Australia is creating market signals for CCUS, which provides an opportunity to tap emerging markets through bilateral collaboration, joint ventures, and M&As. Some of these signals are already stating a compelling story, worth pursuing:
- To encourage technology developments for CCUS, on 26th October 2020, the Australian government signed a Memorandum of Understanding with Singapore around the development of new technologies to reduce carbon emissions, further showcasing its commitment to share technical knowledge, and collaborate on the development of new technologies that will reduce emissions.
- Recently, the Australian unit of Royal Dutch Shell announced that it will acquire environmental services firm Select Carbon, as a move towards cutting its emissions and expanding its low-carbon and renewable power business. Select Carbon specializes in developing carbon farming projects across Australia, covering about nine million hectares. It is anticipated that the carbon credits generated through these projects, which aim to increase carbon capture in plants or soil and reduce Australia’s CO2 emissions, are offered for sale through the Australian Government’s Emissions Reduction Fund. Australia is a priority market for Shell’s investment in renewables, and this acquisition will help the oil giant reach its net-zero goal by 2050, or sooner.
- Glencore, an Anglo-Swiss multinational commodity trading and mining company, has been using CCUS technologies to reduce emissions from fossil fuels through its Carbon Transport and Storage Company project in Queensland’s Surat Basin.

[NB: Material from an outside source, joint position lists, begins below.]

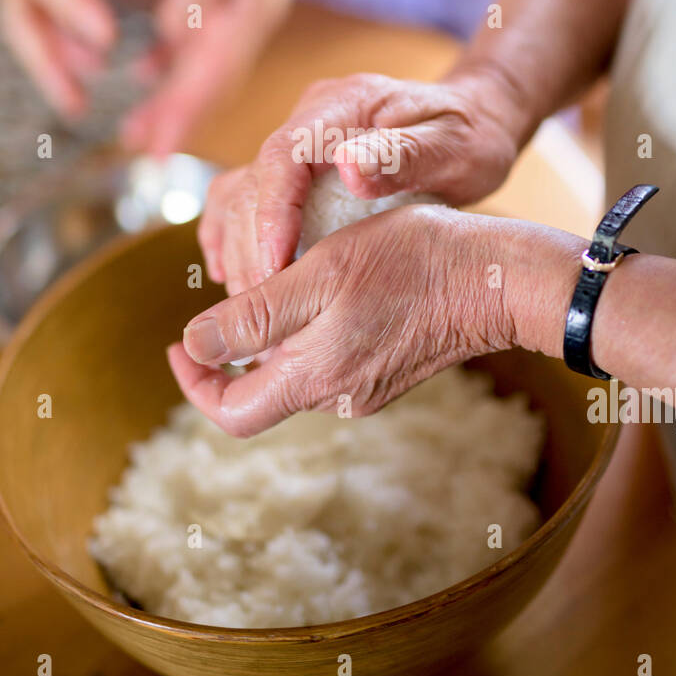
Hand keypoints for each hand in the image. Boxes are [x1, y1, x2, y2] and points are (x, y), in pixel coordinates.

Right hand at [0, 0, 145, 116]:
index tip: (108, 38)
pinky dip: (52, 60)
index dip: (75, 4)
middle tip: (79, 101)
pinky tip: (79, 86)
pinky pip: (33, 31)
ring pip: (24, 32)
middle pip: (21, 17)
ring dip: (48, 71)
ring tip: (77, 105)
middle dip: (47, 62)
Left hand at [120, 0, 323, 154]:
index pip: (213, 75)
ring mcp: (239, 23)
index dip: (186, 113)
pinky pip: (198, 48)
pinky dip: (173, 66)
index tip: (161, 146)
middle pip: (208, 85)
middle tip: (143, 156)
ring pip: (201, 74)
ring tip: (135, 132)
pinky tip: (146, 76)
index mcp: (251, 15)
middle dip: (176, 121)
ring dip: (171, 104)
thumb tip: (171, 33)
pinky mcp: (228, 11)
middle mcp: (247, 28)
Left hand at [170, 205, 515, 434]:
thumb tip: (194, 346)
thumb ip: (254, 317)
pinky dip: (307, 332)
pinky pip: (328, 360)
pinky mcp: (389, 369)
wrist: (498, 278)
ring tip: (265, 285)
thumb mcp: (319, 275)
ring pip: (295, 373)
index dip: (195, 383)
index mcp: (314, 379)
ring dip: (269, 339)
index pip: (232, 413)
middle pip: (261, 393)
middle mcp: (339, 397)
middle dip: (230, 355)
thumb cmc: (411, 263)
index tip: (178, 342)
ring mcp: (368, 386)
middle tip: (215, 306)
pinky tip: (318, 286)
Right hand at [199, 68, 524, 294]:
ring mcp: (300, 142)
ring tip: (251, 305)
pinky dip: (231, 235)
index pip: (282, 153)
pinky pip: (246, 198)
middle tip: (263, 307)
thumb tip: (346, 166)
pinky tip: (229, 274)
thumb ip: (404, 154)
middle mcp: (311, 118)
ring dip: (237, 248)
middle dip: (251, 247)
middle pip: (253, 181)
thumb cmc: (472, 135)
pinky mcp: (297, 168)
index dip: (271, 212)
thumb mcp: (455, 145)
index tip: (276, 266)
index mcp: (345, 105)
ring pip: (240, 193)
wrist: (477, 121)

Australia is well-positioned to play a leadership role in the development and deployment of CCUS technologies, along with, strong momentum for the hydrogen economy. This is expected to spur long-term stability for key stakeholders willing to make investments in these upcoming areas.
The federal and state governments have developed a national strategy for hydrogen on the fact that clean hydrogen could be produced using fossil fuels with CCUS or renewable energy, with options to further monetize the Power-to-X routes. The continued development of CCUS technologies at a commercial scale, since the launch of CO2CRC’s technology program, has provided a solid base for CCUS R&D in Australia, which is already poised to become a major global hydrogen supplier and P2X player by 2030.